> _PROVIDED ENTRIES_:

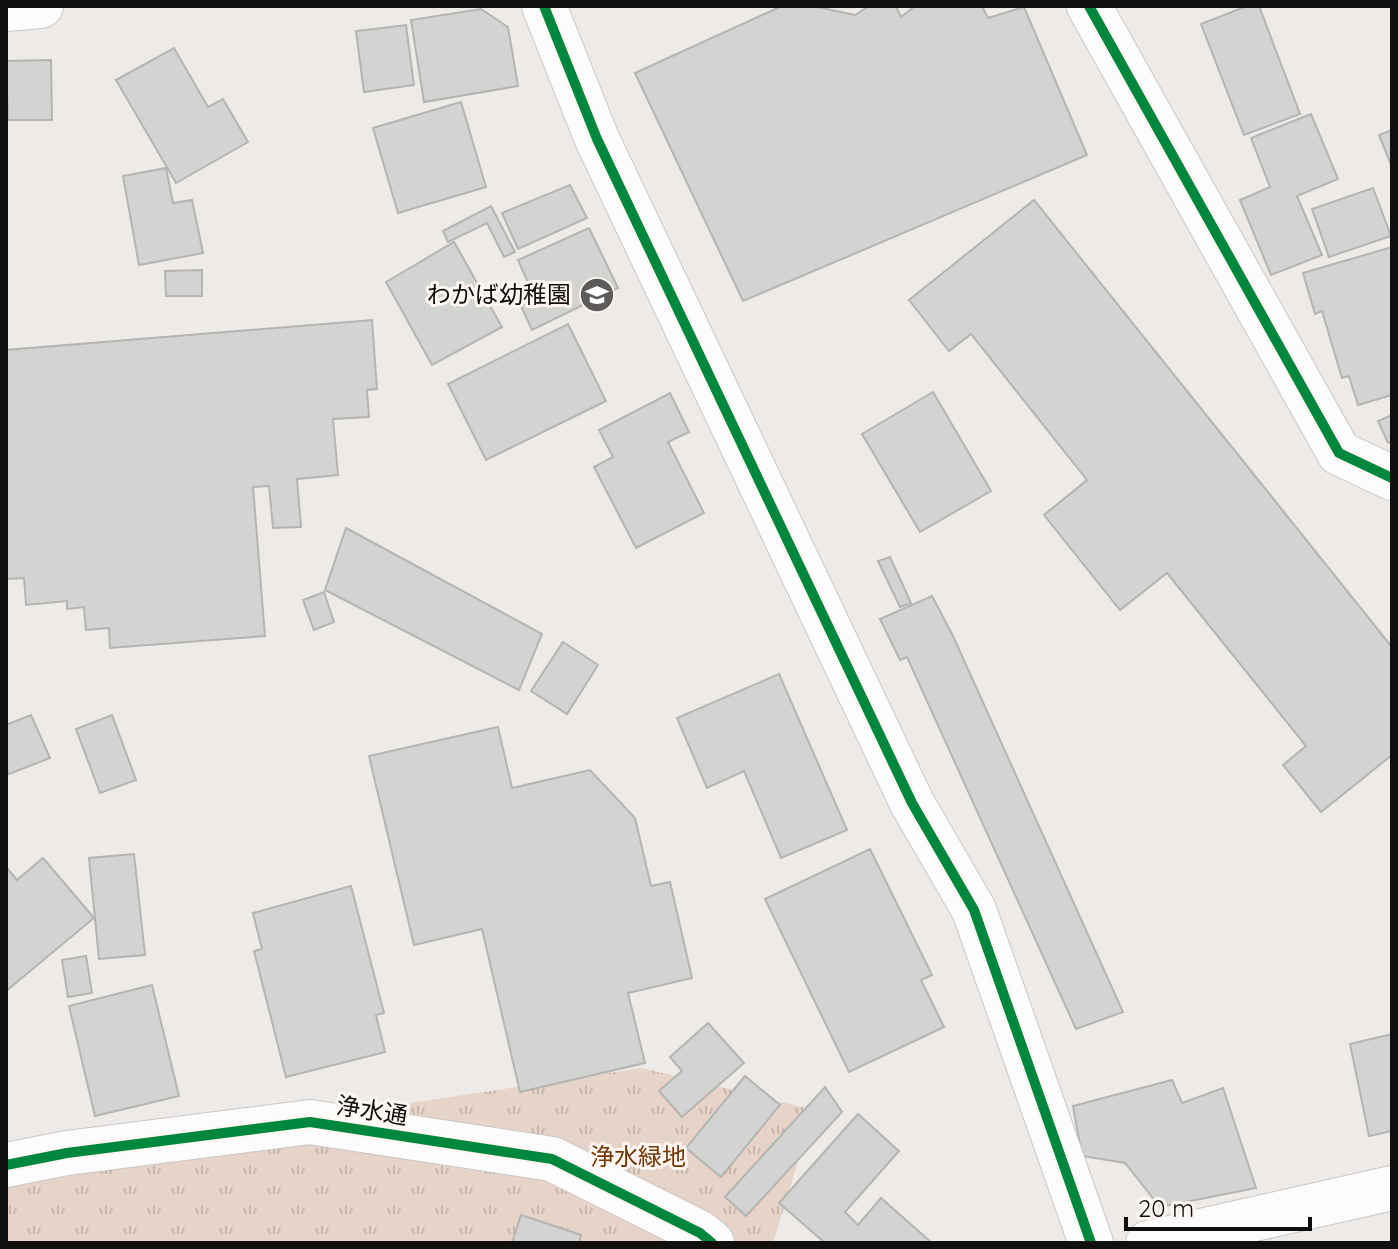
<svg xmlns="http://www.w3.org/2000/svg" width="1398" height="1249" font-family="Quicksand,'Noto Sans JP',sans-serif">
	<defs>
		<pattern id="park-tufts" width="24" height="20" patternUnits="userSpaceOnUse" patternTransform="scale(2)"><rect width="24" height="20" fill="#e7d4c9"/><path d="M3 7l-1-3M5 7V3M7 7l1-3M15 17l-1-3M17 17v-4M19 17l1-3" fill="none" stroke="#c5b5ab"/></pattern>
	</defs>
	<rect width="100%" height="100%" fill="#edeae8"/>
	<!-- park -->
	<polygon fill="url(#park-tufts)" points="642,1068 814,1110 773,1243 6,1243 6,1184 49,1158"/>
	<!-- building -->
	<g fill="#d3d3d1" stroke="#b4b4b3" stroke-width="2">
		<polygon points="782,6 813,6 855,15 869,6 896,6 901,17 915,6 982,6 988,18 1024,7 1087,155 743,301 635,73"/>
		<polygon points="1247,6 1259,6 1300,114 1244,135 1201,24"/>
		<polygon points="481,9 508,27 518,86 424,102 411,20"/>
		<polygon points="406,25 414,85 364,92 356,31"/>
		<polygon points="174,48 208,107 223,99 248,142 176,183 116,80"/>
		<polygon points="51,60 52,120 8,120 6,61"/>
		<polygon points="461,102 486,187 398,213 373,128"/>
		<polygon points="1311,114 1338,179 1297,196 1322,255 1271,275 1240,200 1270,187 1251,138"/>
		<polygon points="1392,130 1392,167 1379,135"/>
		<polygon points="166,168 173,203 192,200 203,253 139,265 123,176"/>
		<polygon points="570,185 587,218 518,249 502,213"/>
		<polygon points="1373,188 1391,236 1329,257 1312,209"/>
		<polygon points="1034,200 1392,647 1392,755 1321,812 1283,765 1306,746 1167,573 1120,610 1044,515 1087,480 971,334 949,351 909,300"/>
		<polygon points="491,206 515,252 504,257 487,223 448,242 443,231"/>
		<polygon points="589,228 618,288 532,330 521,306 535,298 518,260"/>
		<polygon points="454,242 502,327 432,365 386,282"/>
		<polygon points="1392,247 1392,395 1358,405 1349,376 1342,378 1322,311 1315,314 1303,273"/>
		<polygon points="202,270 202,296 166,296 165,271"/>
		<polygon points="372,320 377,389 367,390 369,417 333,419 338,475 297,479 301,527 273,528 269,486 253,487 265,636 110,648 109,628 86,630 84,607 67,609 67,601 26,605 24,578 6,579 6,350"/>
		<polygon points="568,324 606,401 486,460 448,384"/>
		<polygon points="933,392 991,491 920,532 862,434"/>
		<polygon points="670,393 689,432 668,442 704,513 636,548 594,467 613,457 599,430"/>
		<polygon points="1392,415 1392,441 1388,443 1378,421"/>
		<polygon points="346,528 542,634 519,690 325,590"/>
		<polygon points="890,557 911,603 900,607 878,561"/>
		<polygon points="324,592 334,622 314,630 303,600"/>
		<polygon points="932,596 953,636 1123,1012 1076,1029 907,657 900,660 880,619"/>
		<polygon points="563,642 598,665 567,714 531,691"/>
		<polygon points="779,674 847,830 781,858 744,771 707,788 677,718"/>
		<polygon points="31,715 50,758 9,774 6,768 6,725"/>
		<polygon points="112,715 136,780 100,793 76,729"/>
		<polygon points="498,727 512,788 590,770 635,818 651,886 670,882 692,978 628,993 645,1063 520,1092 482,929 414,945 369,756"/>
		<polygon points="870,849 932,975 921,980 944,1027 849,1072 765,899"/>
		<polygon points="134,854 145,955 99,959 89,858"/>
		<polygon points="43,858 94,918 6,991 6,867 17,880"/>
		<polygon points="351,886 384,1013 376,1015 385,1052 286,1077 254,951 262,949 253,913"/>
		<polygon points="86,956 92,993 68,997 62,960"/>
		<polygon points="152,985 179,1096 95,1116 69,1006"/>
		<polygon points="708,1023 744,1063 682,1117 659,1091 682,1071 670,1057"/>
		<polygon points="1392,1034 1392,1131 1369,1136 1350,1044"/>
		<polygon points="745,1076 780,1105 721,1177 686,1148"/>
		<polygon points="1172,1080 1182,1103 1223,1088 1256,1188 1160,1207 1125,1163 1082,1156 1073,1106"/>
		<polygon points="825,1087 842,1112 746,1216 725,1197"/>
		<polygon points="858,1114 899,1151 845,1212 858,1225 881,1198 932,1243 825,1243 779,1203"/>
		<polygon points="521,1215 581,1235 579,1243 512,1243"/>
	</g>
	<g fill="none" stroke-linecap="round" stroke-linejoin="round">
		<!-- street casing -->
		<g stroke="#cac7c6" stroke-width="46">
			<g id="street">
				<polyline points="544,6 597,139 912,803 974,910 1091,1243"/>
				<polyline points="1089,6 1339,453 1392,478"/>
				<polyline points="6,9 41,6"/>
				<polyline points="1148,1243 1392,1188"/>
			</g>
		</g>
		<!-- secondary casing -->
		<g stroke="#cac7c6" stroke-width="46">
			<polyline id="secondary" points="6,1165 67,1153 310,1122 552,1159 700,1233 712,1243"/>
		</g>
		<!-- street -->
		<use href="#street" stroke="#fcfcfc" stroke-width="44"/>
		<!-- secondary -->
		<use href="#secondary" stroke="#fcfcfc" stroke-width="44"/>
		<!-- cycleway casing -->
		<g stroke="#fef6f2" stroke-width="15">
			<g id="cycleway">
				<polyline points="544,6 597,139 912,803 974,910 1091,1243"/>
				<polyline points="1089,6 1339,453 1392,478"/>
				<polyline points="6,1165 67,1153 310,1122 552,1159 700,1233 712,1243"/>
			</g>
		</g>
		<!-- cycleway -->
		<use href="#cycleway" stroke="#00873e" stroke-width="10"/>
	</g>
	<!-- icons -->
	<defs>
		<g id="school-disc" transform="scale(1.8)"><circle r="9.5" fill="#5e5c5a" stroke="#fef6f2"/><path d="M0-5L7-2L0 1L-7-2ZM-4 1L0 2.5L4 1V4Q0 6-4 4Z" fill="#fff"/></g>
	</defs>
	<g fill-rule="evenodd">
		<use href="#school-disc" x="597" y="295"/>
	</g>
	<g text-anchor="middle" stroke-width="6" stroke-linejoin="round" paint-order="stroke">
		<!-- poi labels -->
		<g font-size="24" fill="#110f0d" stroke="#fef6f2" text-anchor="end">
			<text x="571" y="303">わかば幼稚園</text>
		</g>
		<!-- street labels -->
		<g font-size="24" fill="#110f0d" stroke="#fef6f2">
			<text transform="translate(372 1111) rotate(9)" y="8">浄水通</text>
		</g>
		<!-- park labels -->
		<g font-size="24" fill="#723603" stroke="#fef6f2">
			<text x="638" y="1165">浄水緑地</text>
		</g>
	</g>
	<!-- border -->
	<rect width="1398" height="1249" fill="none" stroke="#110f0d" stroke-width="16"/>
	<!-- scale -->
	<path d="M1126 1217v12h184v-12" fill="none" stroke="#110f0d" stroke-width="4"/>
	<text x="1138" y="1217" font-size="24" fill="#110f0d" stroke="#fef6f2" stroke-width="6" paint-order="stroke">20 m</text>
</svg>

> _EXERCISE GOAL_:
Your answer should be the lines of the listing above between the line holding "<!-- icons -->" and the line holding "<!-- poi labels -->", inclusive, restated word for word and alone.

> _YOUR RESPONSE_:
	<!-- icons -->
	<defs>
		<g id="school-disc" transform="scale(1.8)"><circle r="9.5" fill="#5e5c5a" stroke="#fef6f2"/><path d="M0-5L7-2L0 1L-7-2ZM-4 1L0 2.5L4 1V4Q0 6-4 4Z" fill="#fff"/></g>
	</defs>
	<g fill-rule="evenodd">
		<use href="#school-disc" x="597" y="295"/>
	</g>
	<g text-anchor="middle" stroke-width="6" stroke-linejoin="round" paint-order="stroke">
		<!-- poi labels -->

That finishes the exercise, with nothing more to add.